Fuelled by the temptations of plant catalogues, Nigel Slater fills winter days imagining his dream garden

- PAUL WEARING, JOHN CAMPBELL

DAYDREAM BELIEVER

The ground lies undisturbed. The fork and trowel sit in silence. The rake unused, almost forlorn. At this point in the year, there is nothing much to plant or prune, little to trim or tie up. Most of this month's gardening is done in my head rather than with my hands.

That said, there is still important work to be done.

By which I mean dreaming. The kitchen table is scattered with more garden catalogues. My laptop is open at a page of perennials and my notebooks are overflowing with lists. Each brochure and online shop brings with it a trug-full of opportunities. These displays, and especially their gorgeous photography, are the stuff of dreams. Turn the pages for overflowing buckets of pastel-coloured dahlias; grasses whose feathery plumes are caught romantically in the evening light and entire hosta plants that appear without a single hole in their leaves. This is cold, wet-weather gardening at its best: page after page of possibilities to be considered while drinking tea by the fire.

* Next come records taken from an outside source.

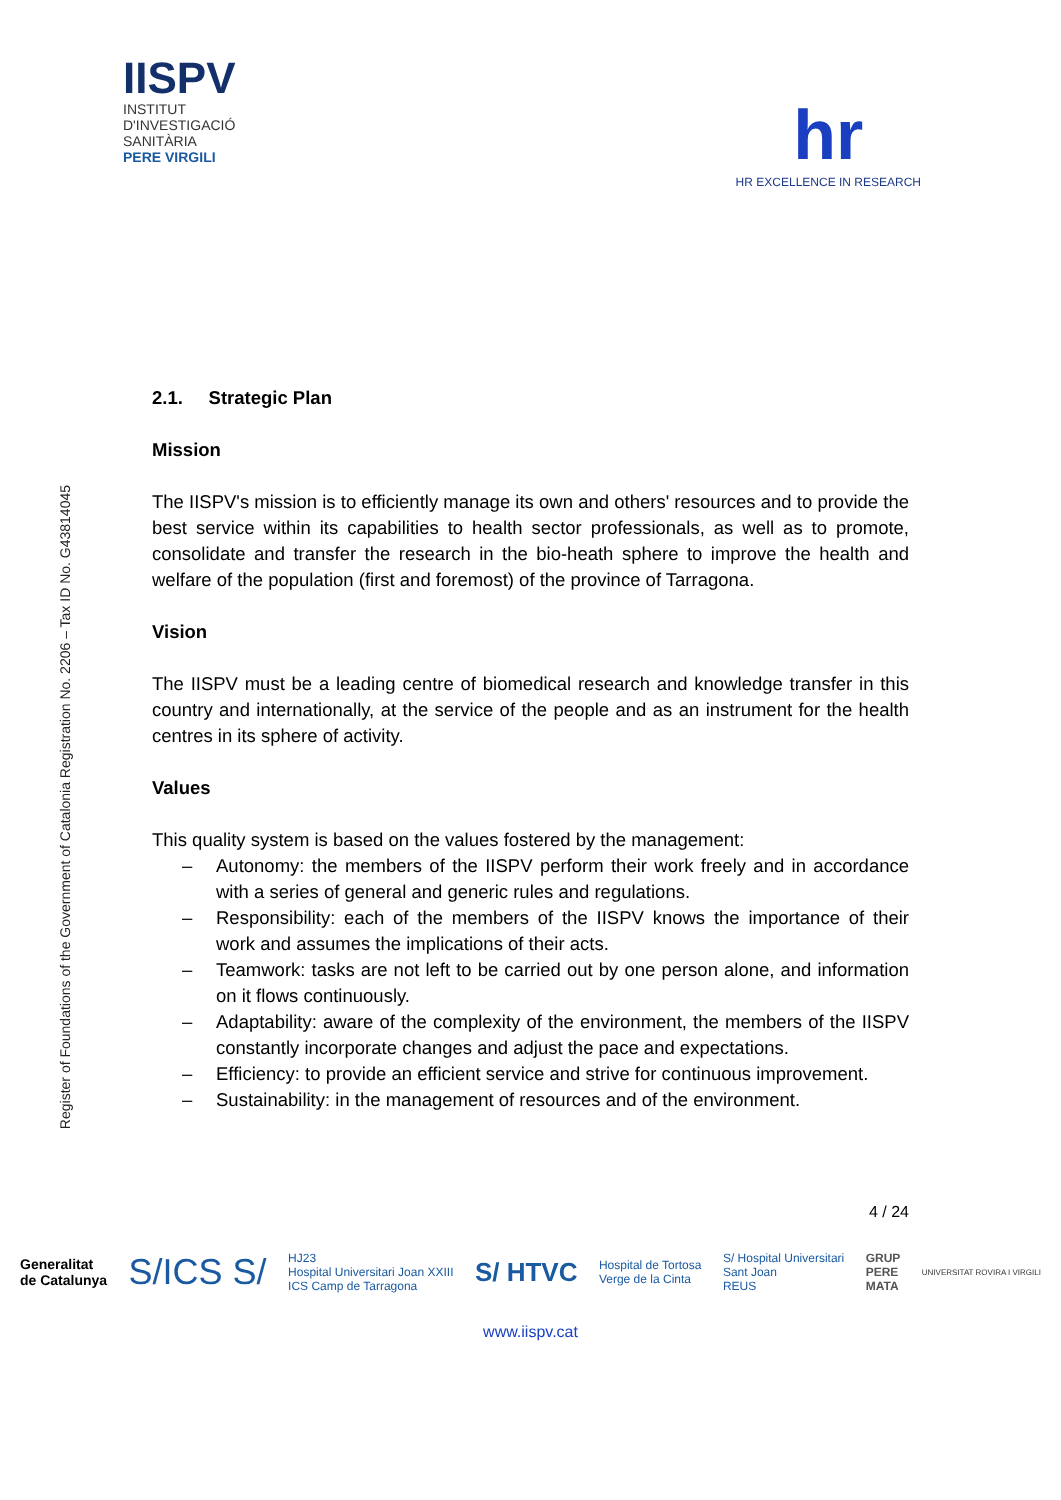IISPV
INSTITUT
D'INVESTIGACIÓ
SANITÀRIA
PERE VIRGILI
hr
HR EXCELLENCE IN RESEARCH
Register of Foundations of the Government of Catalonia Registration No. 2206 – Tax ID No. G43814045
2.1. Strategic Plan
Mission
The IISPV's mission is to efficiently manage its own and others' resources and to provide the best service within its capabilities to health sector professionals, as well as to promote, consolidate and transfer the research in the bio-heath sphere to improve the health and welfare of the population (first and foremost) of the province of Tarragona.
Vision
The IISPV must be a leading centre of biomedical research and knowledge transfer in this country and internationally, at the service of the people and as an instrument for the health centres in its sphere of activity.
Values
This quality system is based on the values fostered by the management:
– Autonomy: the members of the IISPV perform their work freely and in accordance with a series of general and generic rules and regulations.
– Responsibility: each of the members of the IISPV knows the importance of their work and assumes the implications of their acts.
– Teamwork: tasks are not left to be carried out by one person alone, and information on it flows continuously.
– Adaptability: aware of the complexity of the environment, the members of the IISPV constantly incorporate changes and adjust the pace and expectations.
– Efficiency: to provide an efficient service and strive for continuous improvement.
– Sustainability: in the management of resources and of the environment.
4 / 24
Generalitat
de Catalunya S/ICS S/ HJ23
Hospital Universitari Joan XXIII
ICS Camp de Tarragona S/ HTVC Hospital de Tortosa
Verge de la Cinta S/ Hospital Universitari
Sant Joan
REUS GRUP
PERE
MATA UNIVERSITAT ROVIRA I VIRGILI
www.iispv.cat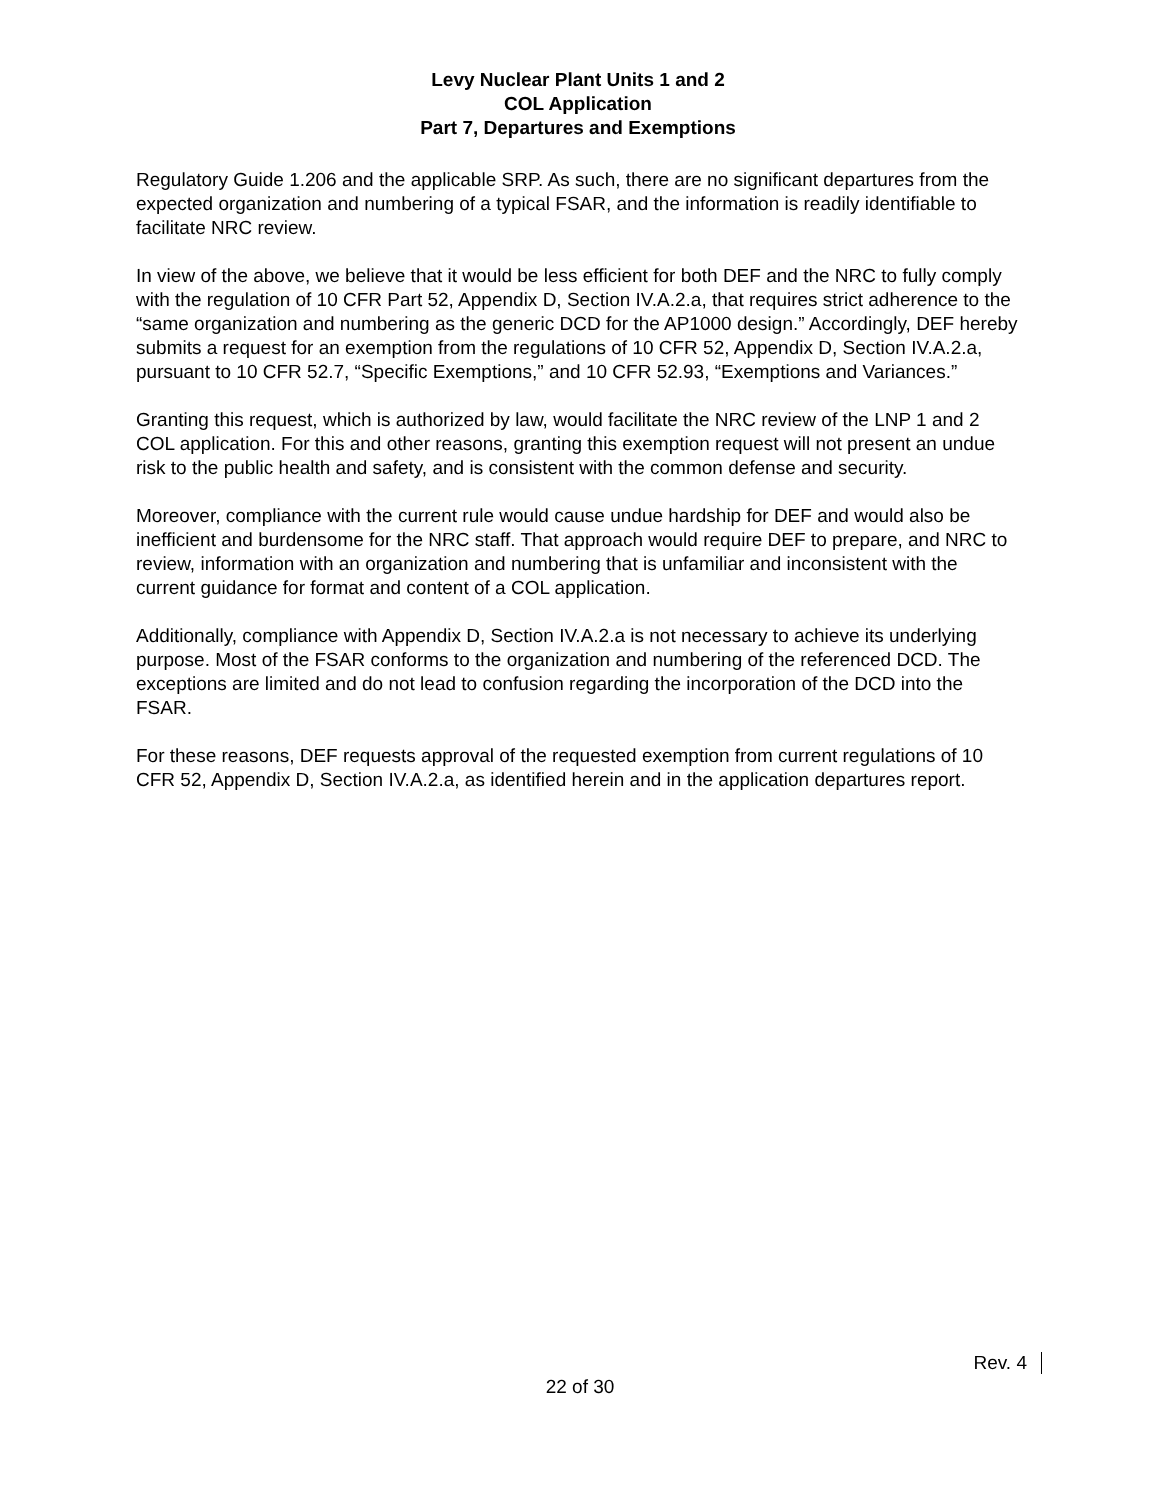Levy Nuclear Plant Units 1 and 2
COL Application
Part 7, Departures and Exemptions
Regulatory Guide 1.206 and the applicable SRP. As such, there are no significant departures from the expected organization and numbering of a typical FSAR, and the information is readily identifiable to facilitate NRC review.
In view of the above, we believe that it would be less efficient for both DEF and the NRC to fully comply with the regulation of 10 CFR Part 52, Appendix D, Section IV.A.2.a, that requires strict adherence to the “same organization and numbering as the generic DCD for the AP1000 design.” Accordingly, DEF hereby submits a request for an exemption from the regulations of 10 CFR 52, Appendix D, Section IV.A.2.a, pursuant to 10 CFR 52.7, “Specific Exemptions,” and 10 CFR 52.93, “Exemptions and Variances.”
Granting this request, which is authorized by law, would facilitate the NRC review of the LNP 1 and 2 COL application. For this and other reasons, granting this exemption request will not present an undue risk to the public health and safety, and is consistent with the common defense and security.
Moreover, compliance with the current rule would cause undue hardship for DEF and would also be inefficient and burdensome for the NRC staff. That approach would require DEF to prepare, and NRC to review, information with an organization and numbering that is unfamiliar and inconsistent with the current guidance for format and content of a COL application.
Additionally, compliance with Appendix D, Section IV.A.2.a is not necessary to achieve its underlying purpose. Most of the FSAR conforms to the organization and numbering of the referenced DCD. The exceptions are limited and do not lead to confusion regarding the incorporation of the DCD into the FSAR.
For these reasons, DEF requests approval of the requested exemption from current regulations of 10 CFR 52, Appendix D, Section IV.A.2.a, as identified herein and in the application departures report.
Rev. 4
22 of 30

And not only plants; oh, dear me, no. Each copper spade, stone bird bath and tiny greenhouse beckons. I swear the display of leather garden gloves are waving directly at me. Every advertisement and photo is bursting with hope for a better, more beautiful garden.

There is temptation at every turn. The hose that doesn't kink. The plant protectors that will guard my seedlings from slugs and the bug hotel for all the new pollinators that are on their way to my garden.